======== Supplied material ========

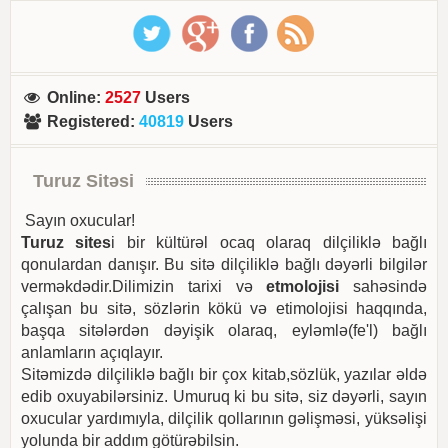
Online
:
2527
Users
Registered
:
40819
Users
Turuz Sitəsi
Sayın oxucular!
Turuz sites
i bir kültürəl ocaq olaraq dilçiliklə bağlı
qonulardan danışır. Bu sitə dilçiliklə bağlı dəyərli bilgilər
verməkdədir.Dilimizin tarixi və
etmolojisi
sahəsində
çalışan bu sitə, sözlərin kökü və etimolojisi haqqında,
başqa sitələrdən dəyişik olaraq, eyləmlə(fe'l) bağlı
anlamların açıqlayır.
Sitəmizdə dilçiliklə bağlı bir çox kitab,sözlük, yazılar əldə
edib oxuyabilərsiniz. Umuruq ki bu sitə, siz dəyərli, sayın
oxucular yardımıyla, dilçilik qollarının gəlişməsi, yüksəlişi
yolunda bir addım götürəbilsin.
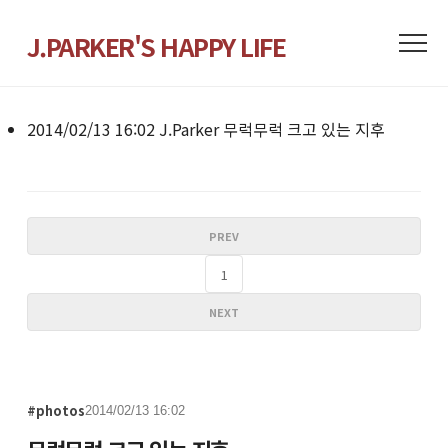
J.PARKER'S HAPPY LIFE
2014/02/13 16:02
J.Parker
무럭무럭 크고 있는 지후
PREV
1
NEXT
#photos
2014/02/13 16:02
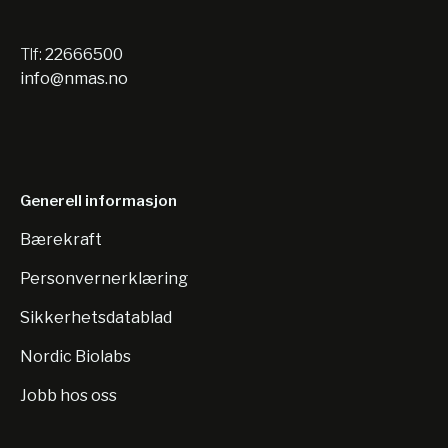
Tlf:
22666500
info@nmas.no
Generell informasjon
Bærekraft
Personvernerklæring
Sikkerhetsdatablad
Nordic Biolabs
Jobb hos oss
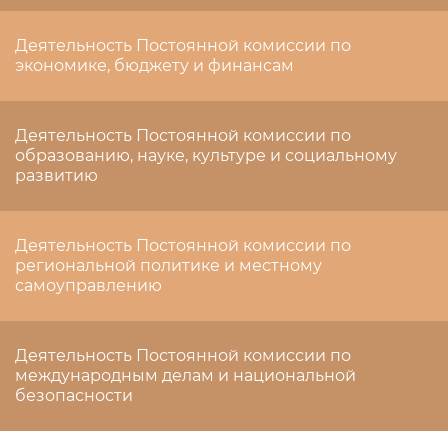
Деятельность Постоянной комиссии по
экономике, бюджету и финансам
Деятельность Постоянной комиссии по
образованию, науке, культуре и социальному
развитию
Деятельность Постоянной комиссии по
региональной политике и местному
самоуправлению
Деятельность Постоянной комиссии по
международным делам и национальной
безопасности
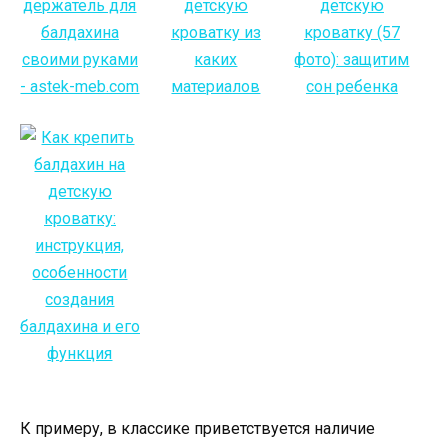
К примеру, в классике приветствуется наличие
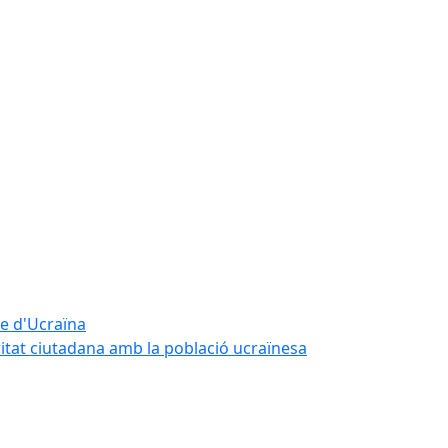
te d'Ucraïna
ritat ciutadana amb la població ucraïnesa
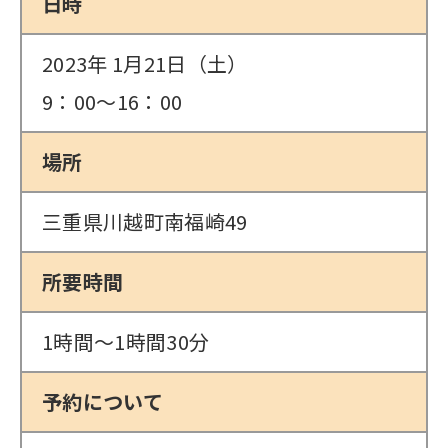
日時
2023年 1月21日（土）
9：00～16：00
場所
三重県川越町南福崎49
所要時間
1時間～1時間30分
予約について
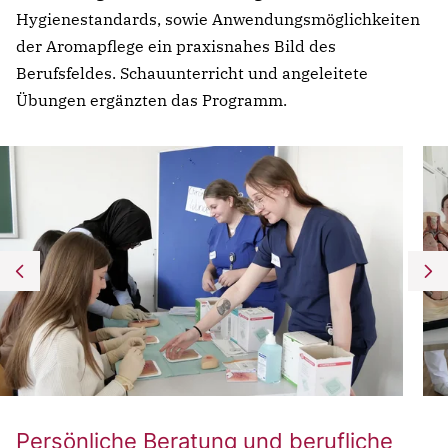
Hygienestandards, sowie Anwendungsmöglichkeiten
der Aromapflege ein praxisnahes Bild des
Berufsfeldes. Schauunterricht und angeleitete
Übungen ergänzten das Programm.
Persönliche Beratung und berufliche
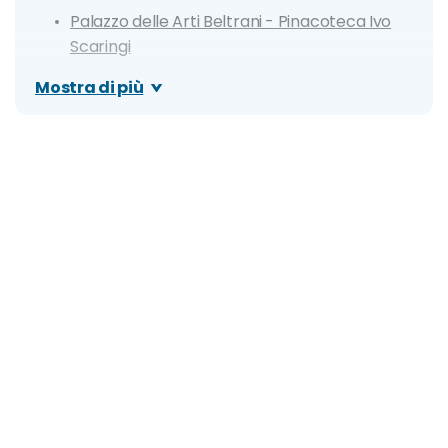
Palazzo delle Arti Beltrani - Pinacoteca Ivo
Scaringi
Chiesa di Ognissanti
Mostra di più
Museo della Macchina per Scrivere
Ex Sinagoga - Museo Sant'Anna
Palazzo Caccetta
Grotta Azzurra
Itinerario di un giorno
Spiagge più belle di Trani
Lido Bella Venezia
Cala Mariposa
Spiaggia di San Marco Sud
Seconda Spiaggia
Spiaggia la Torretta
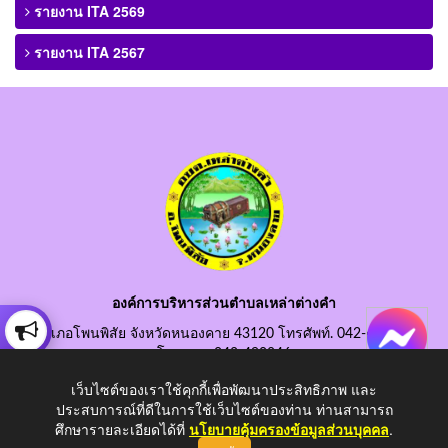
รายงาน ITA 2569
รายงาน ITA 2567
องค์การบริหารส่วนตำบลเหล่าต่างคำ
อำเภอโพนพิสัย จังหวัดหนองคาย 43120 โทรศัพท์. 042-490845
โทรสาร. 042-490846
อีเมลกลาง. saraban@laotangkham.go.th
เว็บไซต์ของเราใช้คุกกี้เพื่อพัฒนาประสิทธิภาพ และ
ประสบการณ์ที่ดีในการใช้เว็บไซต์ของท่าน ท่านสามารถ
ศึกษารายละเอียดได้ที่
นโยบายคุ้มครองข้อมูลส่วนบุคคล
.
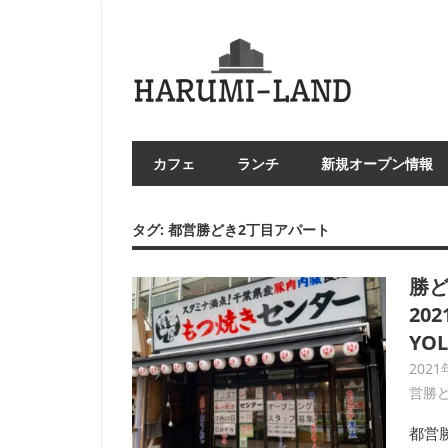
コ
ン
HAR
テ
LA
ン
ツ
へ
カフェ
ランチ
新規オープン情報
ス
キ
ッ
タグ:
都営勝どき2丁目アパート
プ
勝ど
20
YO
2021
営勝
都営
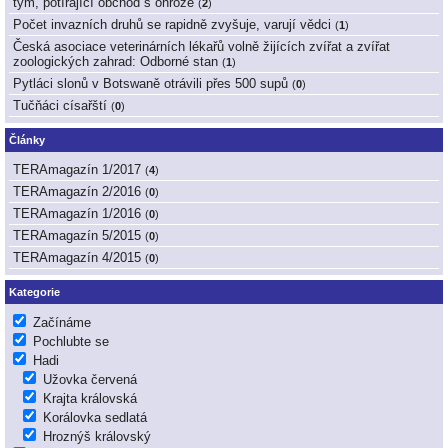
tým, potírající obchod s ohrože
(
2
)
Počet invazních druhů se rapidně zvyšuje, varují vědci
(
1
)
Česká asociace veterinárních lékařů volně žijících zvířat a zvířat
zoologických zahrad: Odborné stan
(
1
)
Pytláci slonů v Botswaně otrávili přes 500 supů
(
0
)
Tučňáci císařští
(
0
)
Články
TERAmagazín 1/2017
(
4
)
TERAmagazín 2/2016
(
0
)
TERAmagazín 1/2016
(
0
)
TERAmagazín 5/2015
(
0
)
TERAmagazín 4/2015
(
0
)
Kategorie
Začínáme
Pochlubte se
Hadi
Užovka červená
Krajta královská
Korálovka sedlatá
Hroznýš královský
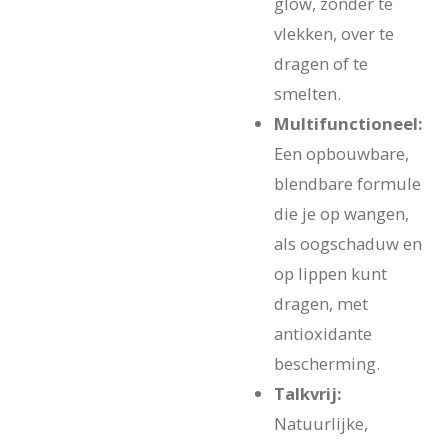
glow, zonder te
vlekken, over te
dragen of te
smelten.
Multifunctioneel:
Een opbouwbare,
blendbare formule
die je op wangen,
als oogschaduw en
op lippen kunt
dragen, met
antioxidante
bescherming.
Talkvrij:
Natuurlijke,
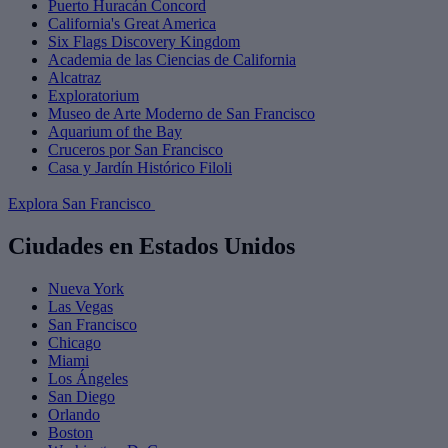
Puerto Huracán Concord
California's Great America
Six Flags Discovery Kingdom
Academia de las Ciencias de California
Alcatraz
Exploratorium
Museo de Arte Moderno de San Francisco
Aquarium of the Bay
Cruceros por San Francisco
Casa y Jardín Histórico Filoli
Explora San Francisco
Ciudades en Estados Unidos
Nueva York
Las Vegas
San Francisco
Chicago
Miami
Los Ángeles
San Diego
Orlando
Boston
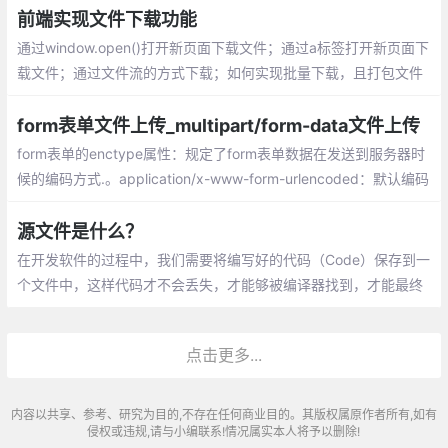
前端实现文件下载功能
通过window.open()打开新页面下载文件；通过a标签打开新页面下
载文件；通过文件流的方式下载；如何实现批量下载，且打包文件
form表单文件上传_multipart/form-data文件上传
form表单的enctype属性：规定了form表单数据在发送到服务器时
候的编码方式.。application/x-www-form-urlencoded：默认编码
方式，multipart/form-data：指定传输数据为二进制数据，例如图
片、mp3、文件，text/plain：纯文本的传输。空格转换为“+”，但
源文件是什么？
不支持特殊字符编码。
在开发软件的过程中，我们需要将编写好的代码（Code）保存到一
个文件中，这样代码才不会丢失，才能够被编译器找到，才能最终
变成可执行文件。这种用来保存代码的文件就叫做源文件（Source
File）。
点击更多...
内容以共享、参考、研究为目的,不存在任何商业目的。其版权属原作者所有,如有
侵权或违规,请与小编联系!情况属实本人将予以删除!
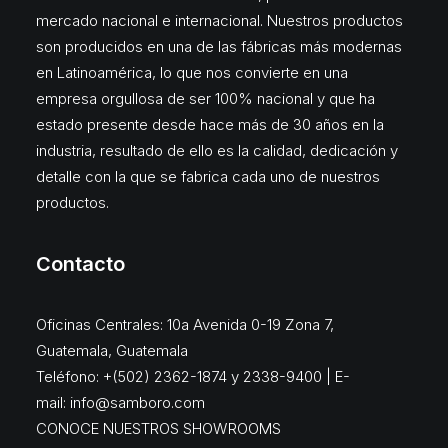
mercado nacional e internacional. Nuestros productos
son producidos en una de las fábricas más modernas
en Latinoamérica, lo que nos convierte en una
empresa orgullosa de ser 100% nacional y que ha
estado presente desde hace más de 30 años en la
industria, resultado de ello es la calidad, dedicación y
detalle con la que se fabrica cada uno de nuestros
productos.
Contacto
Oficinas Centrales: 10a Avenida 0-19 Zona 7,
Guatemala, Guatemala
Teléfono: +(502) 2362-1874 y 2338-9400 | E-
mail:
info@samboro.com
CONOCE NUESTROS SHOWROOMS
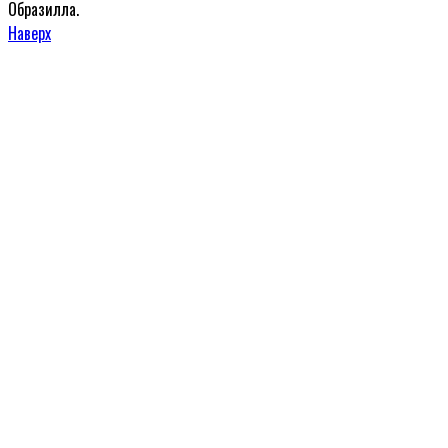
Образилла.
Наверх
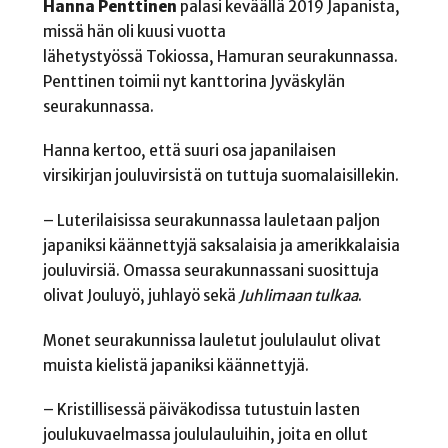
Hanna Penttinen
palasi keväällä 2019 Japanista,
missä hän oli kuusi vuotta
lähetystyössä Tokiossa, Hamuran seurakunnassa.
Penttinen toimii nyt kanttorina Jyväskylän
seurakunnassa.
Hanna kertoo, että s
uuri osa japanilaisen
virsikirjan jouluvirsistä on tuttuja suomalaisillekin.
– Luterilaisissa seurakunnassa lauletaan paljon
japaniksi käännettyjä saksalaisia ja amerikkalaisia
jouluvirsiä. Omassa seurakunnassani suosittuja
olivat
Jouluyö, juhlayö
sekä
Juhlimaan tulkaa
.
Monet seurakunnissa lauletut joululaulut olivat
muista kielistä japaniksi käännettyjä.
–
Kristillisessä päiväkodissa tutustuin lasten
joulukuvaelmassa joululauluihin, joita en ollut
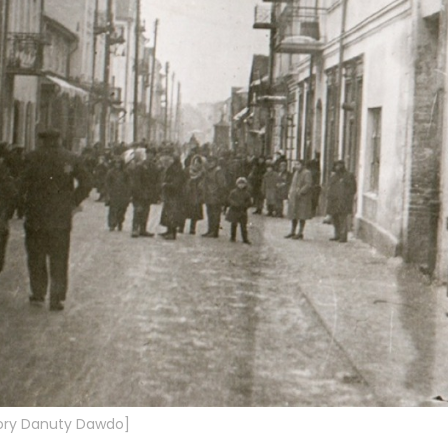
biory Danuty Dawdo]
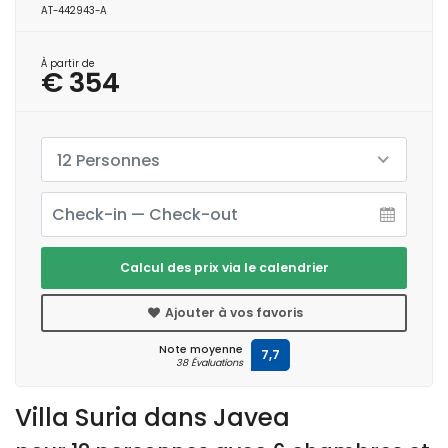
AT-442943-A
À partir de
€ 354
12 Personnes
Calcul des prix via le calendrier
Ajouter à vos favoris
Note moyenne
7,7
38 Évaluations
Villa Suria dans Javea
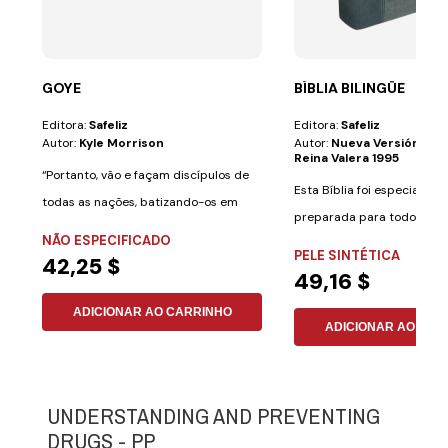
GOYE
BÍBLIA BILINGÜE
Editora:
Safeliz
Editora:
Safeliz
Autor:
Kyle Morrison
Autor:
Nueva Versión Int
Reina Valera 1995
“Portanto, vão e façam discípulos de
Esta Bíblia foi especialme
todas as nações, batizando-os em
preparada para todos aqu
nome do...
NÃO ESPECIFICADO
desejam aprender...
PELE SINTÉTICA
42,25 $
49,16 $
ADICIONAR AO CARRINHO
ADICIONAR AO CAR
UNDERSTANDING AND PREVENTING
DRUGS - PP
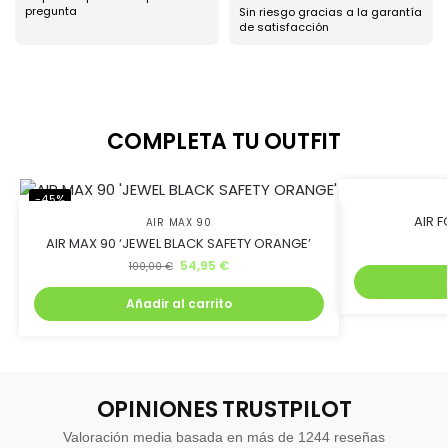
pregunta
Sin riesgo gracias a la garantía
de satisfacción
COMPLETA TU OUTFIT
-45%
-45%
AIR F
AIR MAX 90
AIR MAX 90 ‘JEWEL BLACK SAFETY ORANGE’
54,95
€
100,00
€
Añadir al carrito
OPINIONES TRUSTPILOT
Valoración media basada en más de 1244 reseñas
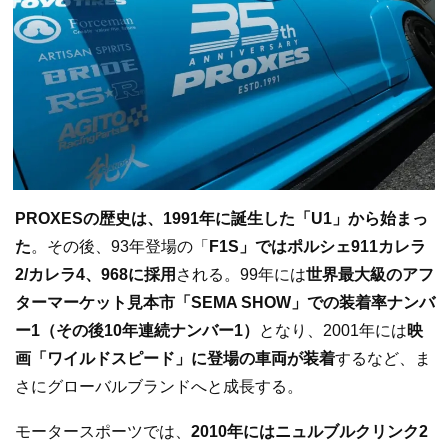
PROXESの歴史は、1991年に誕生した「U1」から始まっ
た
。その後、93年登場の「
F1S」ではポルシェ911カレラ
2/カレラ4、968に採用
される。99年には
世界最大級のアフ
ターマーケット見本市「SEMA SHOW」での装着率ナンバ
ー1（その後10年連続ナンバー1）
となり、2001年には
映
画「ワイルドスピード」に登場の車両が装着
するなど、ま
さにグローバルブランドへと成長する。
モータースポーツでは、
2010年にはニュルブルクリンク2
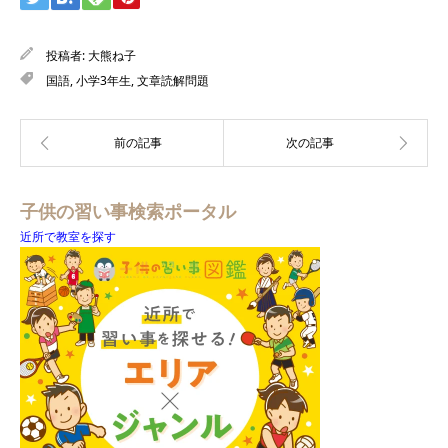
投稿者:
大熊ね子
国語
,
小学3年生
,
文章読解問題
子供の習い事検索ポータル
近所で教室を探す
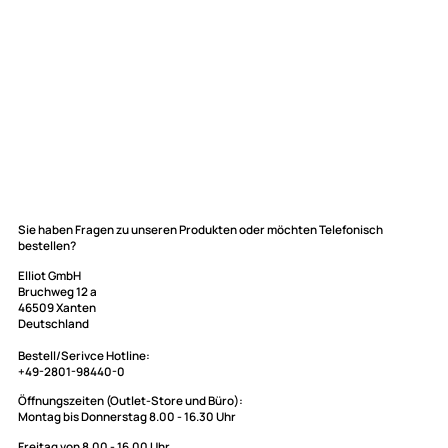
Elliot GmbH
Sie haben Fragen zu unseren Produkten oder möchten Telefonisch
bestellen?
Impressum
Datenschutz
Elliot GmbH
Bruchweg 12 a
Widerrufsbelehrung
46509 Xanten
↩ Vertrag widerrufen
Deutschland
AGB
Bestell/Serivce Hotline:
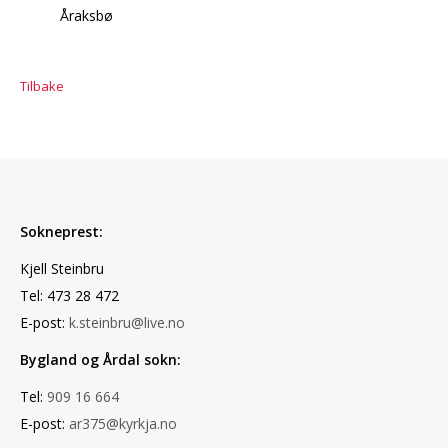
Åraksbø
Tilbake
Sokneprest:
Kjell Steinbru
Tel: 473 28 472
E-post:
k.steinbru@live.no
Bygland og Årdal sokn:
Tel:
909 16 664
E-post:
ar375@kyrkja.no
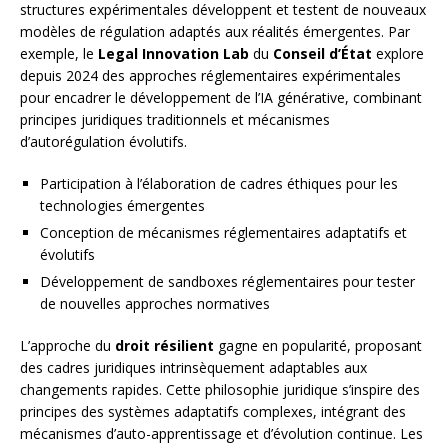
structures expérimentales développent et testent de nouveaux
modèles de régulation adaptés aux réalités émergentes. Par
exemple, le
Legal Innovation Lab
du
Conseil d’État
explore
depuis 2024 des approches réglementaires expérimentales
pour encadrer le développement de l’IA générative, combinant
principes juridiques traditionnels et mécanismes
d’autorégulation évolutifs.
Participation à l’élaboration de cadres éthiques pour les
technologies émergentes
Conception de mécanismes réglementaires adaptatifs et
évolutifs
Développement de sandboxes réglementaires pour tester
de nouvelles approches normatives
L’approche du
droit résilient
gagne en popularité, proposant
des cadres juridiques intrinsèquement adaptables aux
changements rapides. Cette philosophie juridique s’inspire des
principes des systèmes adaptatifs complexes, intégrant des
mécanismes d’auto-apprentissage et d’évolution continue. Les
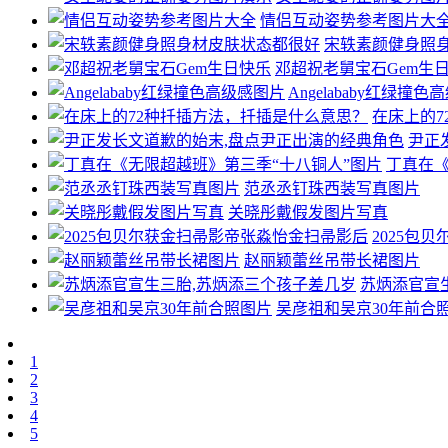
情侣互动姿势参考图片大
宋轶素颜健身照
邓超祝老舅宝石Gem生
Angelababy红绿撞
在床上的7
尹正
丁真在《
范丞丞钉珠西装写真图片
关晓彤戴假发图片写真
2025包
赵丽颖蕾丝吊带长裙图片
苏炳添官宣
吴彦祖和吴京30年前合
1
2
3
4
5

========

What to produce:
The required output is an exact copy of the lines from the one with "exemple, le" through the final line of the data above, with pictures removed.

Solved problem:
exemple, le
Legal Innovation Lab
du
Conseil d’État
explore
depuis 2024 des approches réglementaires expérimentales
pour encadrer le développement de l’IA générative, combinant
principes juridiques traditionnels et mécanismes
d’autorégulation évolutifs.
Participation à l’élaboration de cadres éthiques pour les
technologies émergentes
Conception de mécanismes réglementaires adaptatifs et
évolutifs
Développement de sandboxes réglementaires pour tester
de nouvelles approches normatives
L’approche du
droit résilient
gagne en popularité, proposant
des cadres juridiques intrinsèquement adaptables aux
changements rapides. Cette philosophie juridique s’inspire des
principes des systèmes adaptatifs complexes, intégrant des
mécanismes d’auto-apprentissage et d’évolution continue. Les
情侣互动姿势参考图片大
宋轶素颜健身照
邓超祝老舅宝石Gem生
Angelababy红绿撞
在床上的7
尹正
丁真在《
范丞丞钉珠西装写真图片
关晓彤戴假发图片写真
2025包
赵丽颖蕾丝吊带长裙图片
苏炳添官宣
吴彦祖和吴京30年前合
1
2
3
4
5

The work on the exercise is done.